**Text to read:**
"""

You cannot see the Grand Canyon in one view, as if it were a changeless spectacle from which a curtain might be lifted, but to see it, you have to toil
from month to month through its labyrinths.
~John Wesley Powell
I’m not sure when I began to feel the urge to visit the Grand Canyon, but for some reason, it has been calling to me to come visit. Just talking about getting to see it would bring tears to my eyes. So as we left Williams to make the one hour drive north to the canyon, I could barely contain my joy to see one of the Seven Natural Wonders of the World!
As you drive to the canyon, there is not a lot of homes or commercial sites. There are many tall pine trees, though and lots of signs warning of elk. (We didn’t see any outside the park.) When you get to Tusayan, you see a much more commercialized town. There are many hotels and restaurants. The National Geographic Visitor Center and Pink Jeep tours.
Last summer a sweet friend of mine visited the Grand Canyon, and she took a Pink Jeep tour. She told me that we just had to do it, too. I made a reservation back in March for our tour. We checked in and then headed into the park.
Driving into the park, wasn’t too bad. We only had to wait in line behind two cars. We received a map, and Madison became our official Grand Canyon navigator. We headed on to the Visitor’s Center and found a shaded picnic table to eat our picnic lunch—still eating Mimi’s fried chicken!

"""

**Record list:**
"""

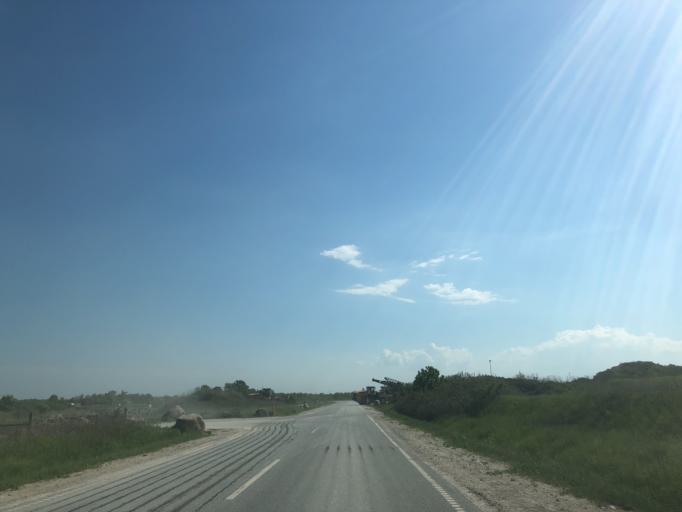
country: DK
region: Zealand
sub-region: Roskilde Kommune
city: Vindinge
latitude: 55.6214
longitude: 12.1210
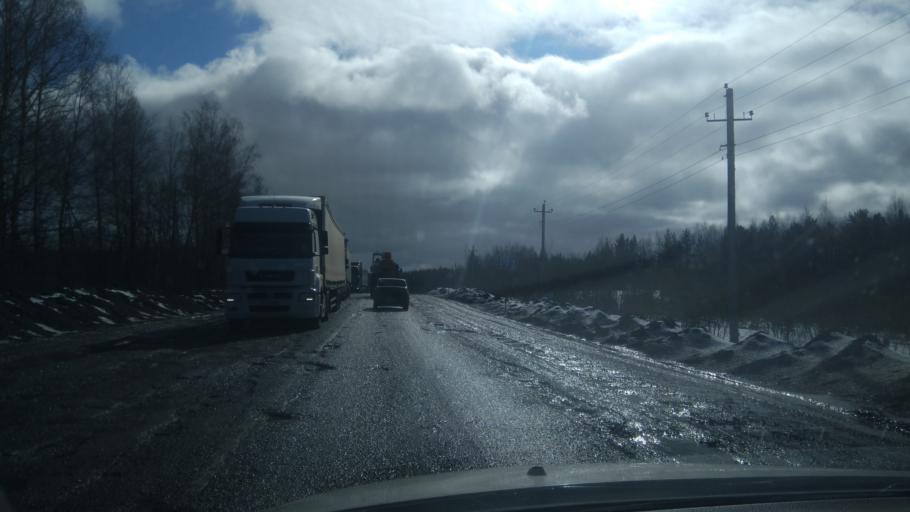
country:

"""

**What you need to do:**
• 1. Answer these questions from the account of the Grand Canyon visit, each on its own line:
(a) How long is the drive north from Williams to the canyon?
(b) What do the many signs along that drive warn of?
(c) Who became the official Grand Canyon navigator?
• 2. Carry on the account of the Grand Canyon visit from the point where it stops.

**Set of answers:**
• 1.
(a) One hour.
(b) Elk.
(c) Madison.

• 2.
Then we headed to our first glimpse of the canyon at Mather Point. (Named after Stephen Mather—the man with the plan for the park.) Seeing the canyon for the first time evoked a strong emotion from me. There is an 18 mile path for people to explore the South Rim of the canyon here. We just walked to two viewpoints before we head to back for our Pink Jeep tour. The only negative about Mather Point was all the people. It was so crowded, I could barely get to the edge of the lookout points.
Back at the National Geographic Center, we watched a 45 minute IMAX movie about the history and future of the canyon. The theme of the movie was the fact that a man’s life is just a tiny blip of time compared to the millions of years of the life of the canyon. It is humbling to realize your insignificance when compared to the Grand Canyon. The movie also re-enacted the history of the canyon. I enjoyed learning about U.S. Army Major John Wesley Powell’s (who only had one arm) successful journey through the canyon.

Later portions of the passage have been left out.